◆ EXERCISE REQUIREMENTS
For each line below that holds "tancament", return the line as it stands.

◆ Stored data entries

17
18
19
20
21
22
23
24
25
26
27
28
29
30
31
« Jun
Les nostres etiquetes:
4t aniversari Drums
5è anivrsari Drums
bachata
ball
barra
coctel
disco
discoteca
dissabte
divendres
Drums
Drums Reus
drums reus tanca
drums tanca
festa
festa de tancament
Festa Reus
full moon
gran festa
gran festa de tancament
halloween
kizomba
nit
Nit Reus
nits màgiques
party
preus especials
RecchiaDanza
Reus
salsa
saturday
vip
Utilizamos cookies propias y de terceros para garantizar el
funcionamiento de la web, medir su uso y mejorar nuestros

◆ OUTPUT FOR THIS TASK
festa de tancament
gran festa de tancament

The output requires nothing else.